• [YOUR TASK]: Of the entries below, return only those lines from the line with "thumb tip: (214, 99)" to the line with "pinky pip: (122, 305)", exactly, both included.

Data excerpts

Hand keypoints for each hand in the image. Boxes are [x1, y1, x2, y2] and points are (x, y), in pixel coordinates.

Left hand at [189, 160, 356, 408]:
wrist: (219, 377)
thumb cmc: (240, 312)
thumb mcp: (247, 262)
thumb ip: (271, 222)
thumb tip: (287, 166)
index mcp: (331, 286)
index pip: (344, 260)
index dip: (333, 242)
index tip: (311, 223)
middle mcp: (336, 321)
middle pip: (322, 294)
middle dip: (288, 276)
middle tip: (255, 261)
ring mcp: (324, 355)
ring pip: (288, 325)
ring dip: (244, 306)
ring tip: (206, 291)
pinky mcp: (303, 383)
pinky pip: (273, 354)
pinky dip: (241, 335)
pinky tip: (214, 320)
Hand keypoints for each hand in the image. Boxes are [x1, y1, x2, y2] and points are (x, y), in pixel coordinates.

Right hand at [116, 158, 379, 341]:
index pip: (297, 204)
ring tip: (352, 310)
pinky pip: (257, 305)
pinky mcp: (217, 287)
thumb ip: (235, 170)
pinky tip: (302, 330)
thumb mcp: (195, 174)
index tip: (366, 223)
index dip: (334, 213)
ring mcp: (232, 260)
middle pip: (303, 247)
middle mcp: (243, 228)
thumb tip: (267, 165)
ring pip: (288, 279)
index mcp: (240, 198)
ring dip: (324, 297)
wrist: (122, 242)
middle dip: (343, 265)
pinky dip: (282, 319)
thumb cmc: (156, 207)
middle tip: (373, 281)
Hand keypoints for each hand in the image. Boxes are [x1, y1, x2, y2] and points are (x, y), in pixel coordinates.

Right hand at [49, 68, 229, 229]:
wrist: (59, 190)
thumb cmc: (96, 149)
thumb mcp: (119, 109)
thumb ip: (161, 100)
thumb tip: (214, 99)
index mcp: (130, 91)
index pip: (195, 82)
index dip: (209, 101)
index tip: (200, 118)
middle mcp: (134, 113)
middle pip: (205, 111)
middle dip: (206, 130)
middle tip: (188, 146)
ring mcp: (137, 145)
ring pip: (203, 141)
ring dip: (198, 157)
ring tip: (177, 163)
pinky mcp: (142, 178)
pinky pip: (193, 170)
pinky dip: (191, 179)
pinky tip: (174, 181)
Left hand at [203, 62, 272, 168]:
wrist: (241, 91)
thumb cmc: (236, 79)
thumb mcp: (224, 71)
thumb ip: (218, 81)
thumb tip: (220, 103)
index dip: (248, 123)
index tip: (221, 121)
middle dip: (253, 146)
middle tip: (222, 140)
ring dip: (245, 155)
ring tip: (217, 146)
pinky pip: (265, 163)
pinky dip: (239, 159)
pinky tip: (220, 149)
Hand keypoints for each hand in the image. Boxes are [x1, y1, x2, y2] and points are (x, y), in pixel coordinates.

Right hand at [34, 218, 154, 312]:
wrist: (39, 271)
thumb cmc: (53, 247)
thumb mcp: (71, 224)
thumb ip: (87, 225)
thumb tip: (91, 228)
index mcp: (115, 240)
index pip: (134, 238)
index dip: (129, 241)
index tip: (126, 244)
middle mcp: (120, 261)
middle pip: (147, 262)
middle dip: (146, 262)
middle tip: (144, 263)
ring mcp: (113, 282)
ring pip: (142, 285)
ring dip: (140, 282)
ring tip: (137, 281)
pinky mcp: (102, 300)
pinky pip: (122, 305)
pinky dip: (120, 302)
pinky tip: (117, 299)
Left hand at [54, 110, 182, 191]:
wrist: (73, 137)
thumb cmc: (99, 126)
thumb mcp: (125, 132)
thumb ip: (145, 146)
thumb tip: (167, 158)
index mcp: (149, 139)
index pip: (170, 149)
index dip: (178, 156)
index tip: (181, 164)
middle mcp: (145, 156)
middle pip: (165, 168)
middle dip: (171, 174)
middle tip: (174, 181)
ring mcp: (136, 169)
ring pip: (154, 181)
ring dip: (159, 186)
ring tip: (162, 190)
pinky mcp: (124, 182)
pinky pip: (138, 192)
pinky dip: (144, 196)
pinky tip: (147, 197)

• [EXPECTED OUTPUT]:
thumb tip: (214, 99)
index mcp: (130, 91)
index pip: (195, 82)
index dip: (209, 101)
index tip: (200, 118)
middle mcp: (134, 113)
middle pip: (205, 111)
middle dip: (206, 130)
middle tip: (188, 146)
ring mcp: (137, 145)
ring pip: (203, 141)
ring dip: (198, 157)
ring tip: (177, 163)
pinky mcp: (142, 178)
pinky pip: (193, 170)
pinky dip: (191, 179)
pinky tip: (174, 181)
Left hand at [203, 62, 272, 168]:
wrist: (241, 91)
thumb cmc: (236, 79)
thumb mcp: (224, 71)
thumb ip: (218, 81)
thumb tip: (220, 103)
index dip: (248, 123)
index tip: (221, 121)
middle dip: (253, 146)
middle tip: (222, 140)
ring dip: (245, 155)
ring tip: (217, 146)
pinky pip: (265, 163)
pinky dip: (239, 159)
pinky tip: (220, 149)
Hand keypoints for each hand in the image. Boxes are [x1, y1, x2, y2] and points are (x, y), in pixel coordinates.

Right hand at [34, 218, 154, 312]:
wrist: (39, 271)
thumb cmc: (53, 247)
thumb mcp: (71, 224)
thumb ip: (87, 225)
thumb tip: (91, 228)
index mcp: (115, 240)
index pip: (134, 238)
index dip: (129, 241)
index tip: (126, 244)
middle mcp: (120, 261)
middle pip: (147, 262)
middle dip: (146, 262)
middle tip: (144, 263)
ring mcp: (113, 282)
ring pip: (142, 285)
ring dip: (140, 282)
ring tip: (137, 281)
pinky mcp: (102, 300)
pinky pip: (122, 305)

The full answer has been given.